=== PROBLEM ===
When the word "wall" appears in a line of the data below, list that line.

=== PROVIDED DATA ===
----------

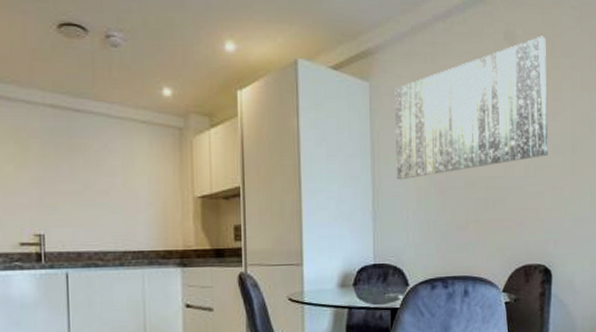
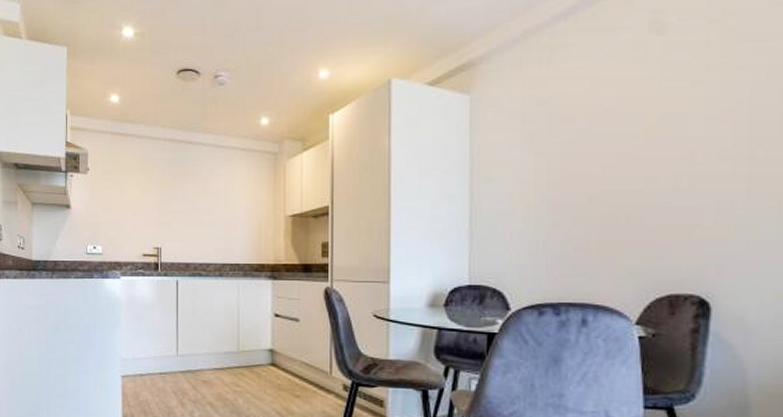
wall art: present [395,36,548,180] -> none [499,19,712,197]

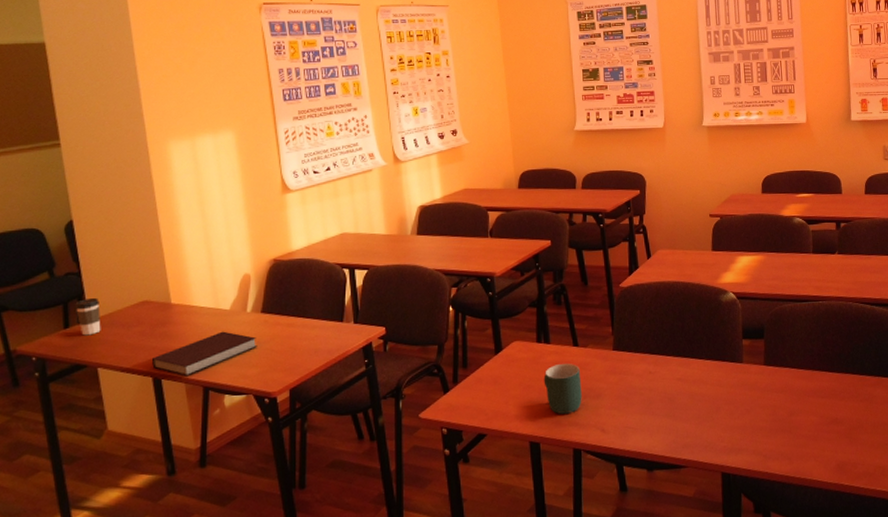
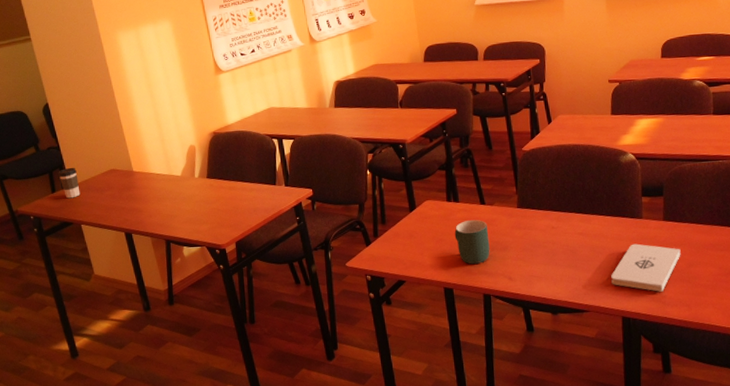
notebook: present [151,331,257,377] -> none [122,194,206,232]
notepad: none [710,390,782,444] -> present [611,243,681,292]

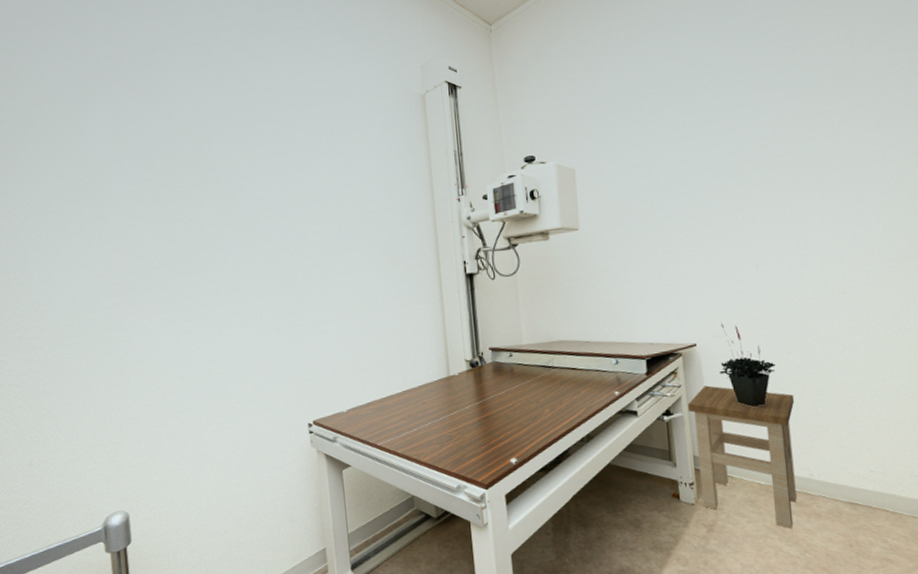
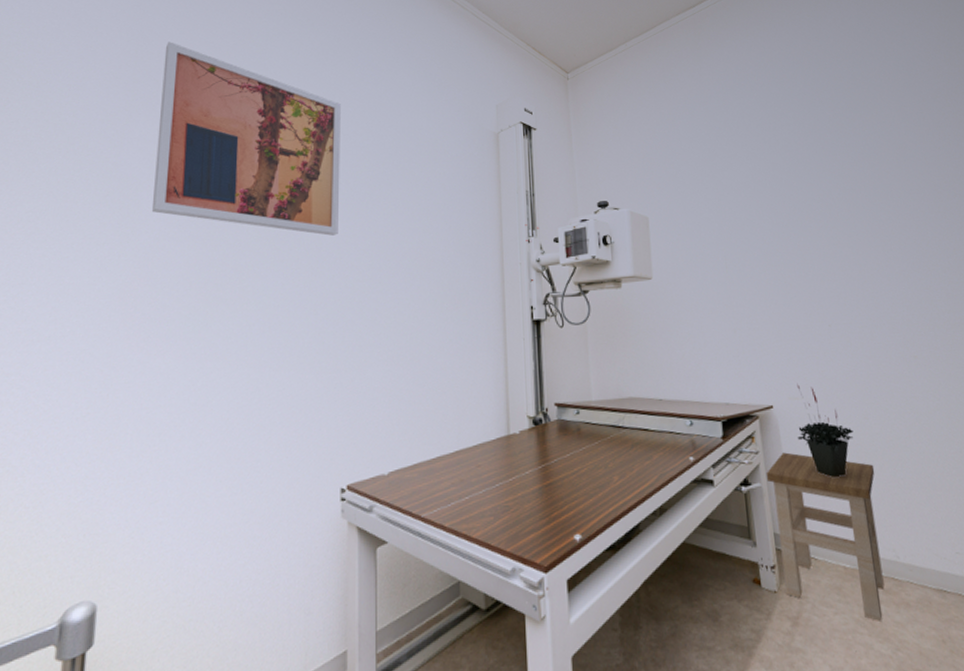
wall art: none [107,28,283,206] -> present [151,42,341,236]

----------

=== YOUR SOLUTION ===
wall art: present [395,36,548,180] -> none [499,19,712,197]
wall art: none [107,28,283,206] -> present [151,42,341,236]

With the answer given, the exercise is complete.